Mr Lamb acknowledged that he did not use sill flashings with turn-ups or stop-ends at the end, but explained why he had not done so. He noted that a turn-up on the sill flashing would encapsulate the plaster, weakening it and causing it to break off in due course.
Rather than putting in such an uplift, he applied a line of sealant between the bottom edge of the jamb flashing and the outer edge of the sill flashing which acted in the same way as a turn-up or stop-end to direct water from flowing off the sill.
He explained that the jamb flashing overlapped the sill flashing but did not fully overlap it. He also noted that he provided a channel through from the sill flashing to the outside, allowing the water which arrived on the sill to escape.
That channel would direct the water out of the wall to the outside of the cladding, and the silicone strip would stop it leaking into the building. Mr Lamb maintained that after he had done the work, someone had come along and blocked the drainage channels with sealant or by the application of plaster hard underneath the sill flashing which destroyed the efficiency of the water egress design, and meant that the water would flow into the wall.
The Weathertight Homes assessor noted that the relevant Good Stucco Practice Guide (NZS 3604, 1996 edition), did not make any reference to turn-up ends, and that the building industry had not been using turn-up stop-ends on the sill flashings at that time.
The assessor noted that stop-ends were referred to in the September 1998 BRANZ Bulletin No. 375, but that there were no specific diagrams or photographs. Judge Asher was satisfied that despite this reference to stop-ends, it was not common practice to install them in 2000 and 2001.
While the court noted that the fact that there is no industry standard on a point is not necessarily conclusive, in the end the Tribunal was right in its decision that Mr Lamb was not negligent in relation to the sill ends, and agreed with the Tribunal that there was no industry standard requiring turn-ups at the ends of the sills.
However, Judge Asher went further and noted that, even if it is now good practice to have these stop-ends, the fact that there was no general expectation for them to be installed at the time was highly relevant to the assessment of negligence.
But to be coupled with this aspect was Mr Lamb’s evidence as to the alternative channel system he put in. That was a credible explanation, and it was the sort of system that would be expected to be installed by a competent builder. Accordingly, Mr Lamb had not negligently installed the sill flashings.
The negligent installation of window flashings (or a lack of flashings altogether for that matter) are often a cause of water ingress for leaky buildings.
Tim Bates and Chadleigh Danswan of Auckland law firm Legal Vision review a useful decision from the High Court that was released late last year, where a builder was found not to have been negligent when installing window flashings on a residential house.

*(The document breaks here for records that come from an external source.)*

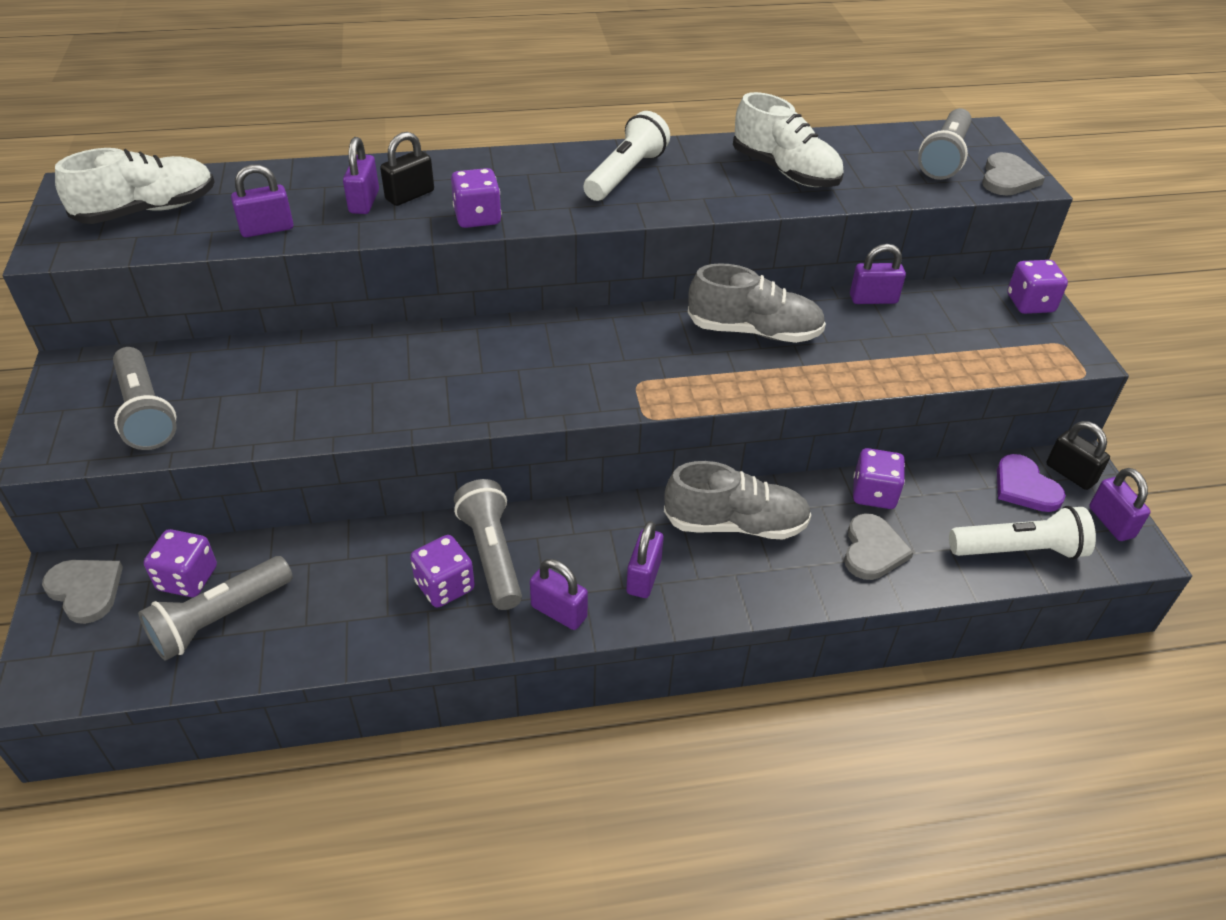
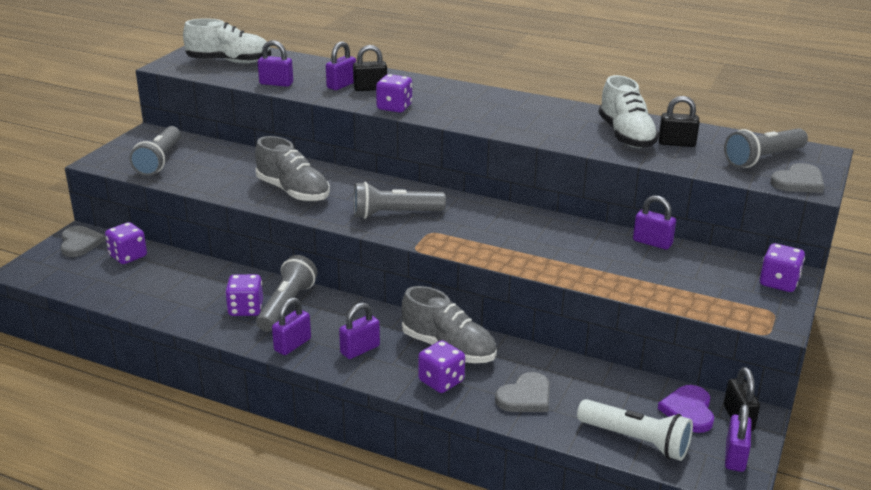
camera: 35 degrees right, 15 degrees down
(219, 619) = (123, 278): grey flashlight -> grey flashlight (395, 214)
(559, 612) = (292, 345): purple padlock -> purple padlock turned 60 degrees clockwise
(626, 174) = (514, 110): white flashlight -> none
(754, 331) = (541, 232): grey shoe -> grey shoe (293, 192)
(845, 165) = (676, 143): none -> black padlock
(874, 494) = (564, 370): purple dice -> purple dice (441, 381)

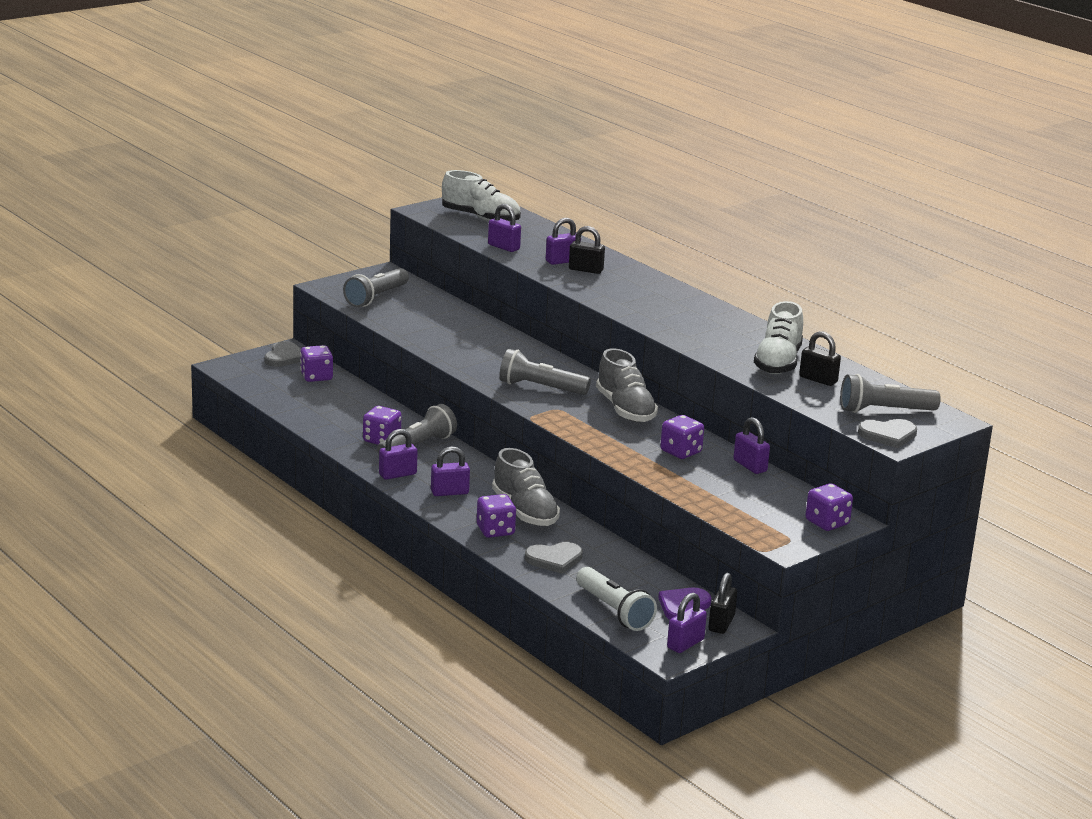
camera: 25 degrees right, 5 degrees down
(293, 192) = (469, 349): grey shoe -> grey shoe (625, 409)
(394, 107) = (589, 291): purple dice -> purple dice (681, 452)

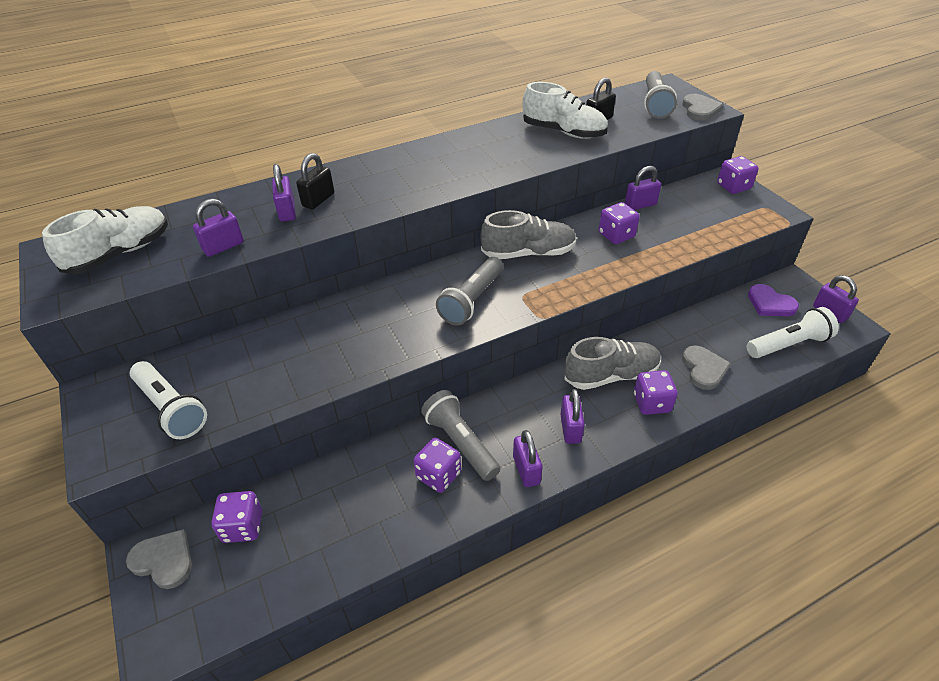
camera: 75 degrees left, 20 degrees up
(376, 297) = (171, 409): grey flashlight -> white flashlight
(721, 623) = (791, 288): black padlock -> none

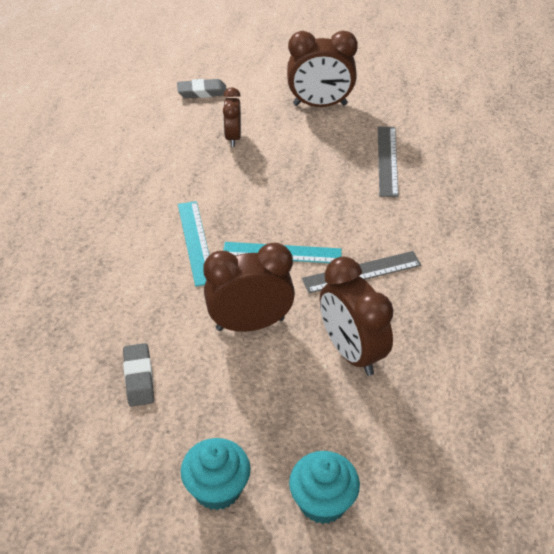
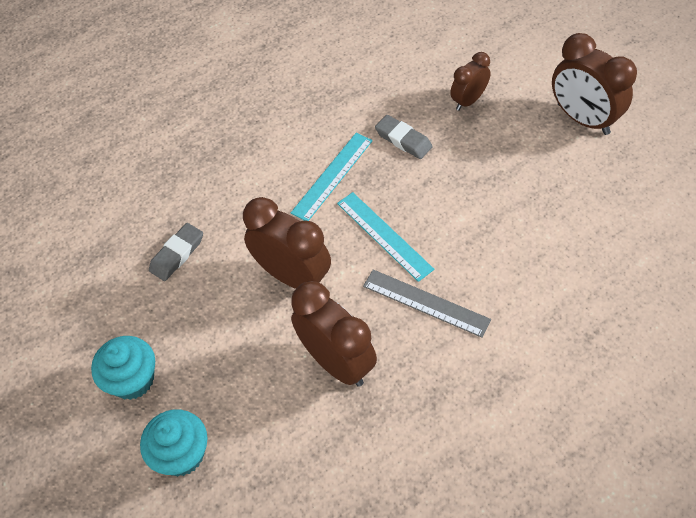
camera: 50 degrees right, 10 degrees up
(202, 92) = (493, 39): grey eraser -> grey eraser (403, 140)
(351, 351) = (336, 362): brown clock -> brown clock turned 120 degrees clockwise
(387, 161) = (576, 217): grey ruler -> none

Combine that with the fact that incorrect flashing installation (or lack of) often gives rise to the need for a significant portion of the reclad remedial works, means that a common defendant to be joined in leaky building proceedings is the construction party who installed the windows and flashings.
Nonetheless, this case highlights the important point for claimants and respondents alike that every case will be considered on its own merits, and the focus remains on the actual works carried out by the contractor onsite and whether those works were, in fact, negligent.
Simply being the installer of the flashings will not automatically result in liability.
Further, it is all too easy (and tempting) to criticise building works and common building practices some 10 to 15 years ago (knowing what we now know).
However, the assessment of whether the acts or omissions of construction parties were negligent cannot be done with the benefit of hindsight. Instead, they must be considered at the relevant time the works were carried out and, importantly, in light of the relevant industry standards and practice that were in place at that time.